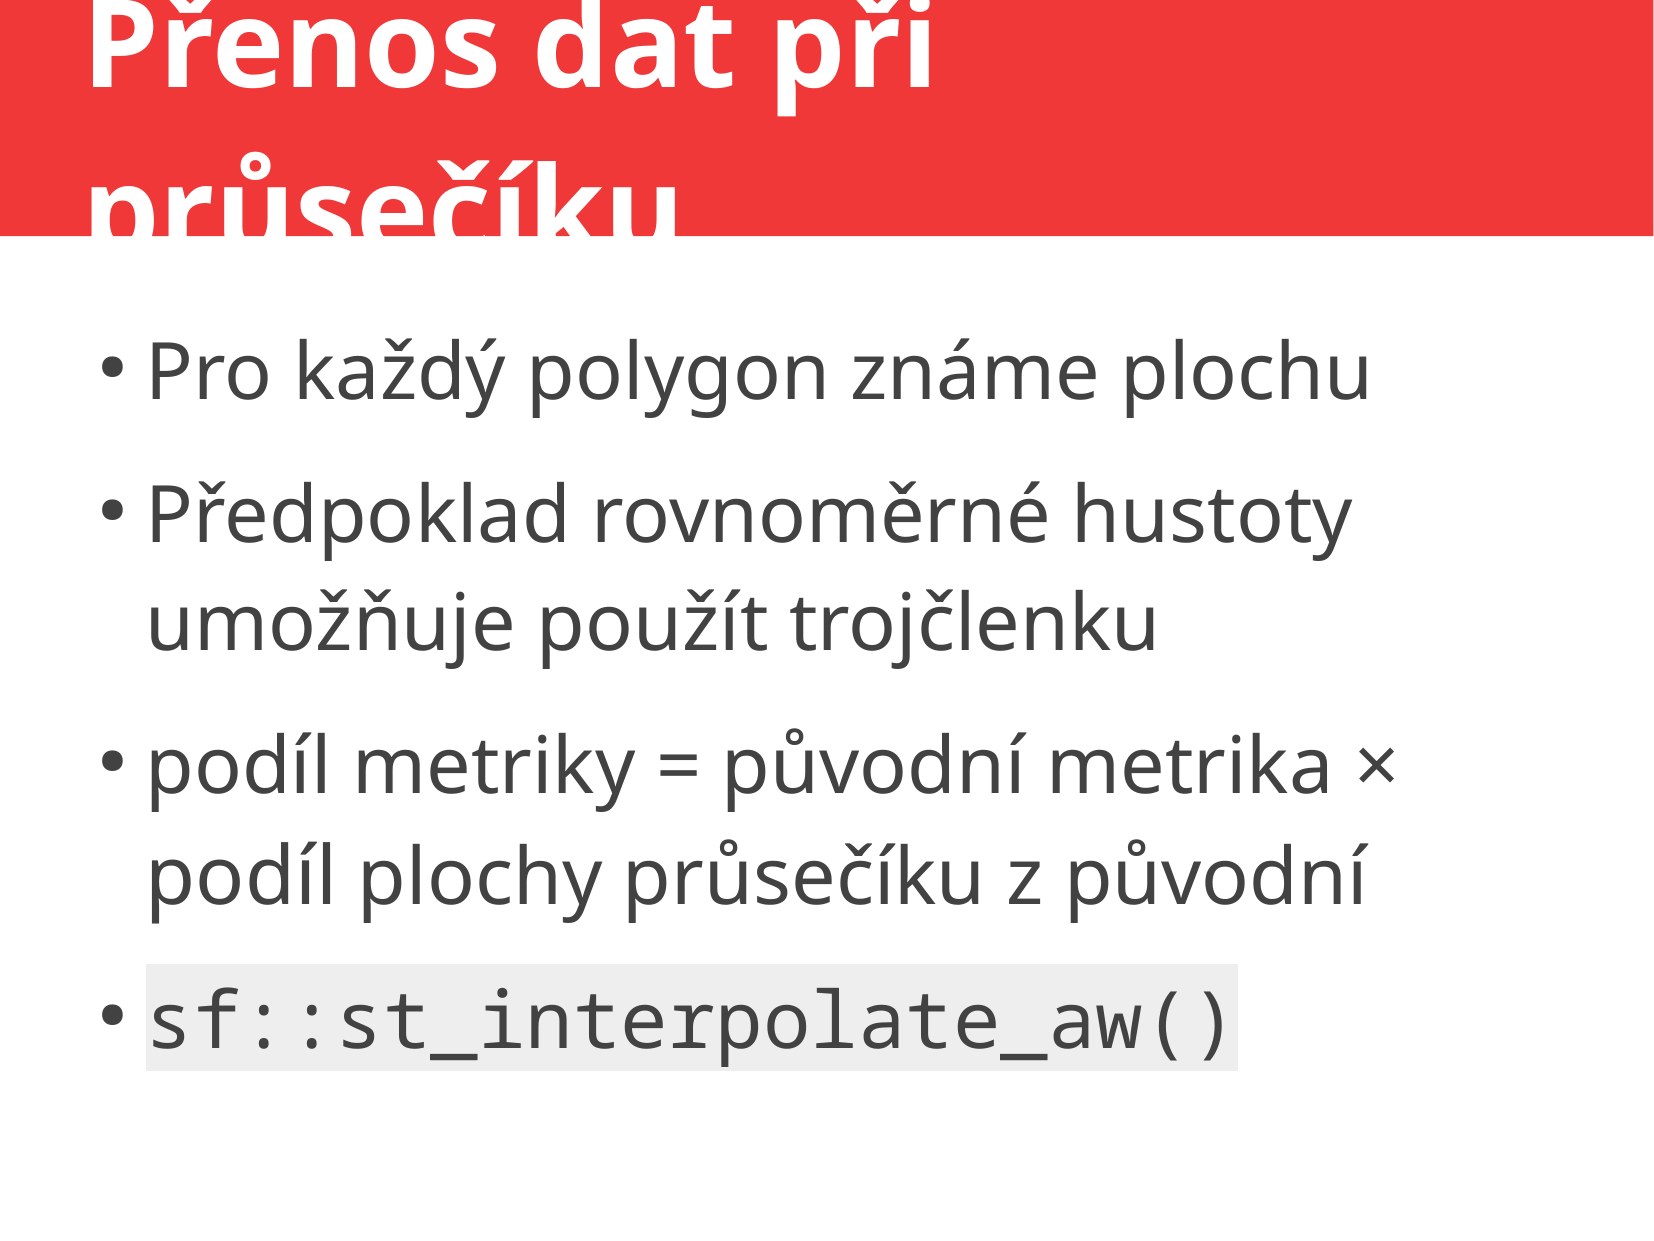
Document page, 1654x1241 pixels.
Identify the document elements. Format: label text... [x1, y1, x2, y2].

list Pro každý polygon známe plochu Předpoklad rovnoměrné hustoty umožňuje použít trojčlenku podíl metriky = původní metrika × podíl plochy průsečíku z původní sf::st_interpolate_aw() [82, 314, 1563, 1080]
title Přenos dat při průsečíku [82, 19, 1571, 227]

* * *

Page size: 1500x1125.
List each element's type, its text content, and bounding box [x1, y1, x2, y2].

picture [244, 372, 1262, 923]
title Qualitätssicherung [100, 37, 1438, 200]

=== Exercise prompt ===
Reproduce verbatim every line from the one containing "Document page, 1654x1241 pixels." down to the one containing "list Pro každý", including both of those lines.

=== Worked solution ===
Document page, 1654x1241 pixels.
Identify the document elements. Format: label text... [x1, y1, x2, y2].

list Pro každý polygon známe plochu Předpoklad rovnoměrné hustoty umožňuje použít trojčlenku podíl metriky = původní metrika × podíl plochy průsečíku z původní sf::st_interpolate_aw() [82, 314, 1563, 1080]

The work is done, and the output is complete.